I implemented the merkleization logic in a fork of geth and measured the overhead. The goal is to determine how much contract creation gas costs need to be bumped.
The following chart shows the merkleization overhead in terms of gas in relation to the contract size, for all contracts on the Goerli testnet. Gas was computed by measuring the runtime and comparing it against the runtime of the ECRECOVER precompile on the same machine.
Here we used the hexary MPT for the code tree as specified currently in the EIP. As expected the runtime rises linearly with code size. Currently contract creation costs 200 gas per byte of code. By increasing that number to 203 we can cover this overhead. Or because the overhead is not that significant not bump the gas cost at all.
But we don’t plan to use the hexary MPT for code. There are 3 options: SSZ, a simple merkle tree, the binary trie. Here I also experimented with the fastssz implementation and measured the overhead in a similar way as above.
Fastssz uses an accelerated sha256 implementation by default for hashing the tree. The column ssz_sha shows fastssz’s performance overhead when using the default hasher. ssz_keccak replaces the default hash function with geth’s keccak256 implementation. Interestingly both perform better than the MPT, even though binary trees incur more hashing. I think this might be because SSZ’s tree structure is more-or-less known at compile-time as opposed to the MPT.

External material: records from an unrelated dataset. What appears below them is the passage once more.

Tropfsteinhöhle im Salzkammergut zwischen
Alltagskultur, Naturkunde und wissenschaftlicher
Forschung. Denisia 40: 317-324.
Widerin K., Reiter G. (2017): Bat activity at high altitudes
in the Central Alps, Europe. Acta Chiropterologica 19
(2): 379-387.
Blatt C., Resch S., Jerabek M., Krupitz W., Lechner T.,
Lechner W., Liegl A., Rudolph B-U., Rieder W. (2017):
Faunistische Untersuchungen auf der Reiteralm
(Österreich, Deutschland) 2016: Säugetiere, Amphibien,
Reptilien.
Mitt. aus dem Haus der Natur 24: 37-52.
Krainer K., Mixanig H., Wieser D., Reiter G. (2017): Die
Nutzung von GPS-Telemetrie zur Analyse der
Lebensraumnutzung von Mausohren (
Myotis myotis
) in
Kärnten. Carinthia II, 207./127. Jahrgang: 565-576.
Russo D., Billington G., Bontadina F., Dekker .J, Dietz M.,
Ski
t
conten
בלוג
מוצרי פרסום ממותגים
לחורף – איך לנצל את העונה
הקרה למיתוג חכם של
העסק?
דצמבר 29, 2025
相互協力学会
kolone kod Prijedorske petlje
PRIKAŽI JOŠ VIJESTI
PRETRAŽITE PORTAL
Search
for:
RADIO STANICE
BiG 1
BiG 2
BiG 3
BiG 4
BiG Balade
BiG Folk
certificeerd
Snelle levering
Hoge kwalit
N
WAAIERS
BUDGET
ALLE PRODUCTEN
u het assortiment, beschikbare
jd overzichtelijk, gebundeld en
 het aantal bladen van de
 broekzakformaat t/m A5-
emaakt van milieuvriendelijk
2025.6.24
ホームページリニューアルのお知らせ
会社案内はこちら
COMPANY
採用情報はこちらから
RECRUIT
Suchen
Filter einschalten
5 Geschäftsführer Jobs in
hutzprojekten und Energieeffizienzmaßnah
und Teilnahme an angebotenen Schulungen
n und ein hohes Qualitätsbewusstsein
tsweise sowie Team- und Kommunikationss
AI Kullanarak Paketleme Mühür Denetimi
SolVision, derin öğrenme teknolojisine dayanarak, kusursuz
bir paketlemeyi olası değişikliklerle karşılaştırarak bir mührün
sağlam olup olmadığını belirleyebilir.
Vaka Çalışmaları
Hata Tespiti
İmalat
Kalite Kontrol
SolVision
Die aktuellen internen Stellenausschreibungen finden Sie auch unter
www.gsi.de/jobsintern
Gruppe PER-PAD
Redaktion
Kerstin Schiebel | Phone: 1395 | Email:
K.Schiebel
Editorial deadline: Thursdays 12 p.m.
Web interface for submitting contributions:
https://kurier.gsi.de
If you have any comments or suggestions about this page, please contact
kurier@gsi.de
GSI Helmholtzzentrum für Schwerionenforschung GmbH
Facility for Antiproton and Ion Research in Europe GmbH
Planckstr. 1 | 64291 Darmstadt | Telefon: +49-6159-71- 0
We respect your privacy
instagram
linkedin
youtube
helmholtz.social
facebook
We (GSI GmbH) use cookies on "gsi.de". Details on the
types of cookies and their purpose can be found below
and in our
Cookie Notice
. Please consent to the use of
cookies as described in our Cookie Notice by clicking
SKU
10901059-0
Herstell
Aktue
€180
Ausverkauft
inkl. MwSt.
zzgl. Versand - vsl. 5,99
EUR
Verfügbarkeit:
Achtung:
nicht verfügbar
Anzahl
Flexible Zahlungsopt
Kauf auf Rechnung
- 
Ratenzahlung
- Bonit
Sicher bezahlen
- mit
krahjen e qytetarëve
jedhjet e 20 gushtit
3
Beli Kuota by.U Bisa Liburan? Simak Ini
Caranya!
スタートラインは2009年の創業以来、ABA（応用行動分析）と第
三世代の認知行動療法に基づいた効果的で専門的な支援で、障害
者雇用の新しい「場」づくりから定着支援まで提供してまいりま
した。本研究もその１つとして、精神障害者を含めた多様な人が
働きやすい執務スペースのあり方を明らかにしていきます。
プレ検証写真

The same measurement is pending for the binary trie and I’ll update the post once I have numbers on that.
There is a related proposal by @vbuterin to first introduce charging chunk costs. I took the liberty to share it here, given there’s an implementation in geth which links to it, and also an implementation in evmone.
Would this be an opportunity to start allowing smart contracts to refer to existing bytecode? That way, they could simply re-use already existing code and one could potentially a lot of storage as identical smart contracts could be deduplicated.